(Collected data)
+++

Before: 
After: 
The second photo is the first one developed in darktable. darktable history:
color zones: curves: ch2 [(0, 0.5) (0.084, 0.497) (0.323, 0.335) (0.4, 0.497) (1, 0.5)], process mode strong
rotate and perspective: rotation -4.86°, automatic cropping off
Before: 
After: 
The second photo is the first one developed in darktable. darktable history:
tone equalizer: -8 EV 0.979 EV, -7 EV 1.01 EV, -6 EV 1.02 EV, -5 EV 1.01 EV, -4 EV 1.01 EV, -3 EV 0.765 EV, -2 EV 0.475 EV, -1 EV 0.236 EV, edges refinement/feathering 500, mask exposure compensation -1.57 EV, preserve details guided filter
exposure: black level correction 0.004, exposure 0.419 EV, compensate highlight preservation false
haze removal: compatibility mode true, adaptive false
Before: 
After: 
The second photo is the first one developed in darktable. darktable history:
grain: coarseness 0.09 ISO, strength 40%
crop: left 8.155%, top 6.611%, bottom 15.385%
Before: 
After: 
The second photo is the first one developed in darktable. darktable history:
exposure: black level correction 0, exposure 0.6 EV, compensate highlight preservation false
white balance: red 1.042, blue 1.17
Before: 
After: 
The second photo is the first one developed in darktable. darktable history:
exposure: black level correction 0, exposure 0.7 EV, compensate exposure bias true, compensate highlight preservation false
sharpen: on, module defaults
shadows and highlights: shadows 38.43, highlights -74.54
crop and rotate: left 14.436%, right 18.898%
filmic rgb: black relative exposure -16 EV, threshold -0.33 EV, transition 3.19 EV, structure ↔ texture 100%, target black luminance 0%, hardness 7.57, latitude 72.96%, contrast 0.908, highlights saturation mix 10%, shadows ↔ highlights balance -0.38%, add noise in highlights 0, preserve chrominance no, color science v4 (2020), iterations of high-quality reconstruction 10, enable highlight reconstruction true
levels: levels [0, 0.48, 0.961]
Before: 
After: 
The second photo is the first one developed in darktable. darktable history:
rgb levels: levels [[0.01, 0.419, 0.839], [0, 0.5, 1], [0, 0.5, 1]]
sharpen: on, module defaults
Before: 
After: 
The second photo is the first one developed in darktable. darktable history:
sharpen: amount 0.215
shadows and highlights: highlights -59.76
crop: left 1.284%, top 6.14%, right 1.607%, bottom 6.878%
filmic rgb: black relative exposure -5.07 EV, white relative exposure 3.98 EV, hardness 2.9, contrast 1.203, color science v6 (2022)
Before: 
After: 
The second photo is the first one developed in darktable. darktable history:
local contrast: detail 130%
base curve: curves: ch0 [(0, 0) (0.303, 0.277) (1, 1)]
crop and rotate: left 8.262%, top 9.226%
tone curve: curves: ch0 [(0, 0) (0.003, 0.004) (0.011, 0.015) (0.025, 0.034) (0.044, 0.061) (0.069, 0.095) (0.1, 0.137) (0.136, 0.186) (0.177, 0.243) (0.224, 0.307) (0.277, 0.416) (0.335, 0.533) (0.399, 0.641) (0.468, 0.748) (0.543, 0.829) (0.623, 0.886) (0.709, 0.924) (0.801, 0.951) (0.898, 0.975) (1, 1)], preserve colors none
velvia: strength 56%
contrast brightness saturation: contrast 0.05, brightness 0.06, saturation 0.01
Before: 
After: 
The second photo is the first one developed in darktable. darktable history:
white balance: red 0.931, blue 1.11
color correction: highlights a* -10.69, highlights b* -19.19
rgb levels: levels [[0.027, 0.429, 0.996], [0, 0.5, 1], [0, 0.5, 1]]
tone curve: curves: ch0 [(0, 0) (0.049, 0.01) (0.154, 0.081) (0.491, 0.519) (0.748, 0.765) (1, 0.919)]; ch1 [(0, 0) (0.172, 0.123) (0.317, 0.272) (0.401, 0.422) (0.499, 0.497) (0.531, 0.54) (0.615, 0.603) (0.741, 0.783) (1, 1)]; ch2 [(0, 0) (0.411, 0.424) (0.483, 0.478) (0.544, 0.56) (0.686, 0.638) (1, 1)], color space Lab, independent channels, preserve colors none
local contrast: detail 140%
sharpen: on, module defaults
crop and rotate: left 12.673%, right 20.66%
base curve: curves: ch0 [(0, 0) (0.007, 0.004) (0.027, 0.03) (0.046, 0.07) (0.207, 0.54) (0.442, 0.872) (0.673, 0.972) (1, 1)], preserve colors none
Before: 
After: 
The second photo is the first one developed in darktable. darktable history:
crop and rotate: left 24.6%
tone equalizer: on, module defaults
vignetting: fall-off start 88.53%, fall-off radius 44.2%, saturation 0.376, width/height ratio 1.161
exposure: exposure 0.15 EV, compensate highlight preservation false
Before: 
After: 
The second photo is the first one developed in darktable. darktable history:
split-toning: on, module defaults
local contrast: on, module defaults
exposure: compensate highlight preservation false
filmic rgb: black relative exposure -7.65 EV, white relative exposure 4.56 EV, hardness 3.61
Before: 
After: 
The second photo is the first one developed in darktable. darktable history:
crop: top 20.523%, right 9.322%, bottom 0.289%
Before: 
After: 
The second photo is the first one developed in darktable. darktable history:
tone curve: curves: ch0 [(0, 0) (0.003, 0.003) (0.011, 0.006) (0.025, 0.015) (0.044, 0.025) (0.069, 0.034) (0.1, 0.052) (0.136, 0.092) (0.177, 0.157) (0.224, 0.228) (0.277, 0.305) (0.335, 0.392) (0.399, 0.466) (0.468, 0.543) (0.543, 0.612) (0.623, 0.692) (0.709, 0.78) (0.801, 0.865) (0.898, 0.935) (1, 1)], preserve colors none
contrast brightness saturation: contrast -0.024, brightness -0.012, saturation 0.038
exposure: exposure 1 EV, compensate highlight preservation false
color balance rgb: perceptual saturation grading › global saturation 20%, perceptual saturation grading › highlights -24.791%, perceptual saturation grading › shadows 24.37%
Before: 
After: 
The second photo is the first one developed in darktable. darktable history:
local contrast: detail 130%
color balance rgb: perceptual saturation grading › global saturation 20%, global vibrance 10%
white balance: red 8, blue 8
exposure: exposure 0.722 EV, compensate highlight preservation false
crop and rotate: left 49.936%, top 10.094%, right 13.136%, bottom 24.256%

+++

Task objective: Copy the listing word for word from its first line through the line that contains "rotate and perspective: rotation", including that line.

Result of the exercise:
Before: 
After: 
The second photo is the first one developed in darktable. darktable history:
color zones: curves: ch2 [(0, 0.5) (0.084, 0.497) (0.323, 0.335) (0.4, 0.497) (1, 0.5)], process mode strong
rotate and perspective: rotation -4.86°, automatic cropping off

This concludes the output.